I'm trying to do a query which alters every LinkID batch in the following way:
- Take every row with same
LinkID(e.g. the first batch is the first 6 rows here) - Order them by the
Ordercolumn - Look at
DataandDataSpecifiercolumns as one compare unit (They can be thought as one column, calleddataunit): - Keep as many rows from
Order=1onwards, until adataunitcomes by which appears more than one time in the batch - Keep that final row, but delete rest of the rows with same
LinkIDand greaterOrdervalue
So for the LinkID 120:
- Sort the batch by the
Ordercolumn (already sorted here, but should still do it) - Start looking from the top (So
Order=1here), go as long as you don't see a value which appears more than 1 time in the batch - Stop at the first duplicate
Order=3(dataunit1 10is also onOrder5). - Delete everything which has the
LinkID=120 AND Order>=4
After similar process for LinkID 371 (and every other LinkID in the table), the processed table will look like this:
RowID LinkID Order Data DataSpecifier
1 120 1 1 1
2 120 2 1 3
3 120 3 1 10
7 371 1 6 2
8 371 2 3 5
9 371 3 8 1
10 371 4 10 1
11 371 5 7 2
.................................
.................................
I've never done an SQL query which this complicated.

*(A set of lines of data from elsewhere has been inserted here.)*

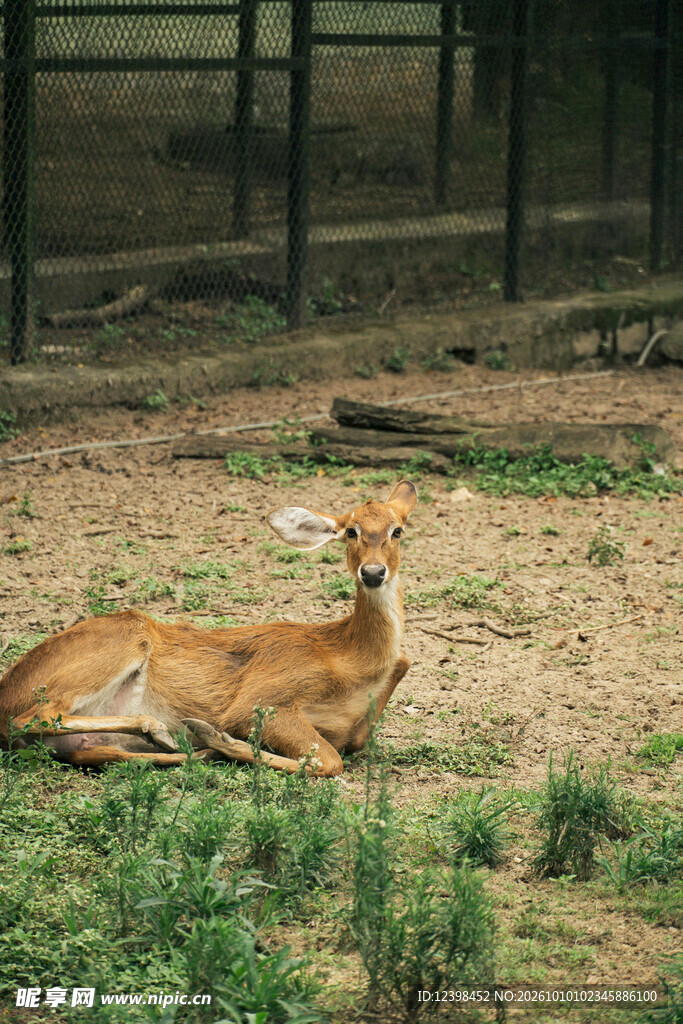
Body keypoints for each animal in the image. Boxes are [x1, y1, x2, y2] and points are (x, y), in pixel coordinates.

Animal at [0, 480, 417, 777]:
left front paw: (216, 744)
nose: (373, 572)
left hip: (85, 739)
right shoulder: (263, 695)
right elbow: (330, 761)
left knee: (102, 752)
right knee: (31, 717)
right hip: (123, 638)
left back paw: (186, 747)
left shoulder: (366, 714)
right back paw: (164, 730)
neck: (350, 659)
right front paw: (218, 736)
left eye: (397, 530)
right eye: (351, 531)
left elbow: (340, 752)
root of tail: (8, 690)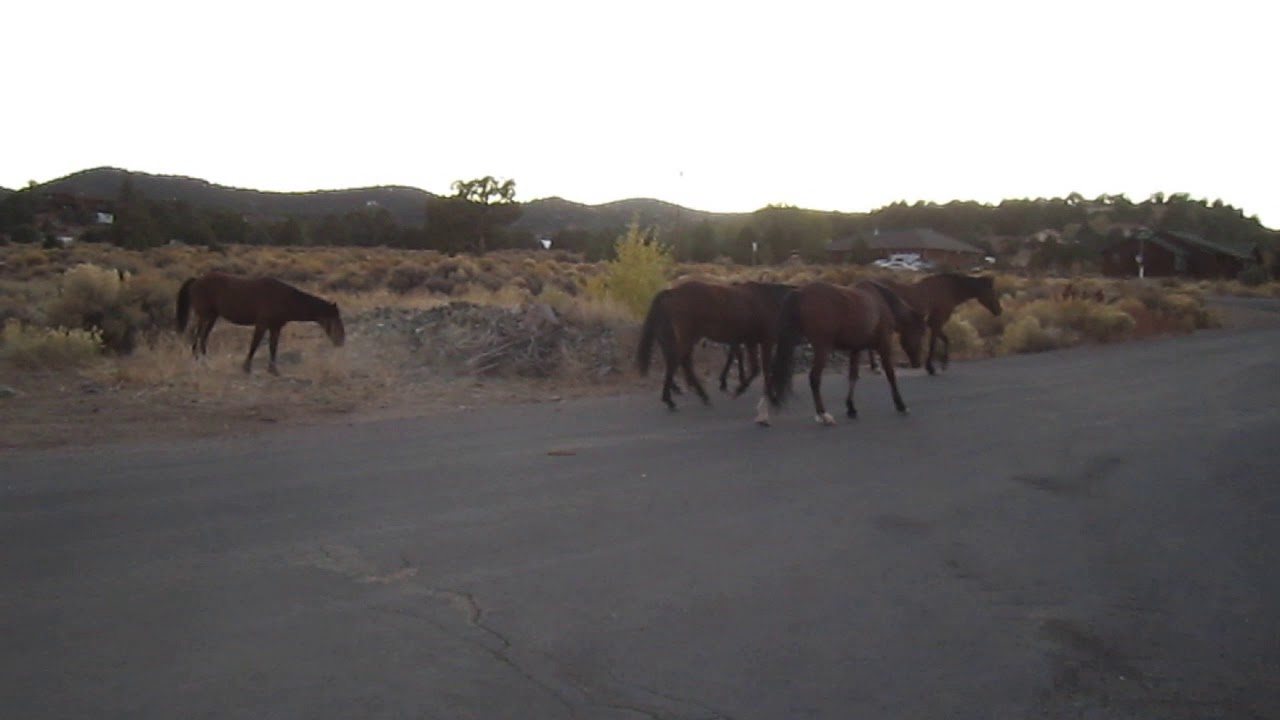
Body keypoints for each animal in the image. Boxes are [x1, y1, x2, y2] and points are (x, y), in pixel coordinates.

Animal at [176, 272, 345, 375]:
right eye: (335, 319)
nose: (341, 341)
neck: (285, 298)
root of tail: (197, 280)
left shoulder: (275, 328)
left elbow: (273, 348)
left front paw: (273, 370)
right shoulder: (262, 324)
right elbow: (254, 345)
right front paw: (246, 368)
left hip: (212, 317)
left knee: (203, 337)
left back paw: (206, 361)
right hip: (204, 316)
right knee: (196, 335)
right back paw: (198, 360)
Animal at [636, 279, 781, 410]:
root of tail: (671, 292)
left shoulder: (749, 341)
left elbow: (754, 365)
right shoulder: (762, 342)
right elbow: (759, 367)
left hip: (688, 338)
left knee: (683, 361)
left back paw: (695, 394)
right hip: (686, 338)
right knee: (677, 361)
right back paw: (673, 398)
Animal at [762, 280, 925, 426]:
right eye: (920, 332)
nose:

I know the query has to be something like this:
DELETE FROM DataTable
WHERE RowID IN (SELECT RowID
FROM DataTable
WHERE -- ?
GROUP BY LinkID
HAVING COUNT(*) > 1 -- ?
ORDER BY [Order]);
but I just can't seem to wrap my head around this and get the query right. I would preferably do this in pure SQL, with one executable (and reusable) query.
I asked a very similar question here: How to remove rest of the rows with the same ID starting from the first duplicate?
But since I realized that my original filtering logic in the question was not actually what I needed and that question had already been answered correctly, I had to make this new question.